WTTC predicts 4.7 million fewer arrivals to the USA with new intrusive social media search
Is the U.S.A. heading into another gloomy year for international tourist arrivals ? Proposed changes to the United States’ Electronic System for Travel Authorization (ESTA) could significantly damage the country’s travel industry, potentially eliminating up to 157,000 jobs, according to new research from the World Travel & Tourism Council (WTTC).
The proposals would require visitors from ESTA-eligible countries to submit extensive personal data, including social media histories, detailed family information, and even DNA. WTTC warns that such measures could deter millions of international travelers and weaken the U.S. economy.
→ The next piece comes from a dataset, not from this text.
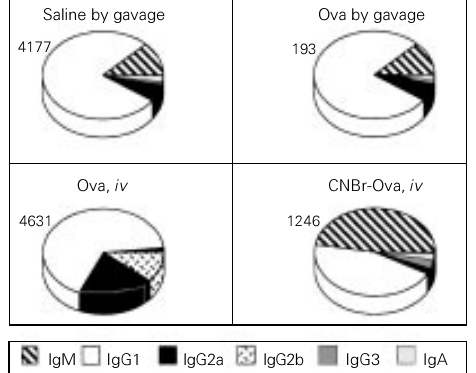
Figure 6 - Previous cleavage of the antigen influences tolerance induction. Eight-week-old B6D2 F1 mice were treated with 20 mg ovalbumin (Ova) by gavage or by intravenous injection of 500 (cid:181)g native Ova or 500 (cid:181)g of cyanogen bromide-treated Ova (CNBr-Ova) 7 days before ip im- munization. All mice were im- munized as described in the leg- end to Figure 1. The numbers above the pies indicate the glo- bal ELISA score of each group. Both oral treatment with Ova and iv injection of CNBr-Ova in- duced oral tolerance (P<0.001) but cleavage of the antigen led to a preferential suppression of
Visitor Perceptions and Travel Intent
The findings are based on a multi-country survey conducted by WTTC in partnership with GSIQ and Oxford Economics. More than 4,500 international travelers across nine key markets—including South Korea, France, Italy, and Japan—were surveyed on how the proposed requirements would affect their travel decisions.
According to the survey, 66 percent of respondents were already aware of the potential ESTA changes. Among them, 34 percent said they would be somewhat or much less likely to travel to the United States in the coming years if the new rules were implemented.
A majority of travelers said the proposals would make the U.S. appear less welcoming and would ultimately harm the national economy. Only 12 percent reported that the changes would make them more likely to visit the country, highlighting a sharp decline in travel intent.
More than half of respondents said the stricter requirements would not improve or worsen their sense of personal safety while visiting the United States, suggesting the measures offer limited perceived security benefits.
Competitive Disadvantage and Economic Impact
The U.S. Travel Association has previously cautioned that the proposed rules could have a “chilling effect” on inbound international travel.
Compared with entry requirements in competing destinations such as the United Kingdom, Canada, and Western Europe, the proposed ESTA changes were viewed as significantly more intrusive. WTTC warned that this could place the U.S. at a competitive disadvantage in the global tourism market.
Under WTTC’s high-impact scenario, the policy could result in 4.7 million fewer international arrivals from ESTA countries in 2026—a decline of 23.7 percent. This drop could translate into as much as US$15.7 billion in lost visitor spending and a total economic impact of $21.5 billion in lost travel and tourism GDP.
“WTTC urges U.S. policymakers to carefully assess this policy and its consequences for the economy and jobs,” said Gloria Guevara, WTTC President and CEO. “Travel and tourism is a critical driver of the U.S. economy, job creation, and global connectivity.”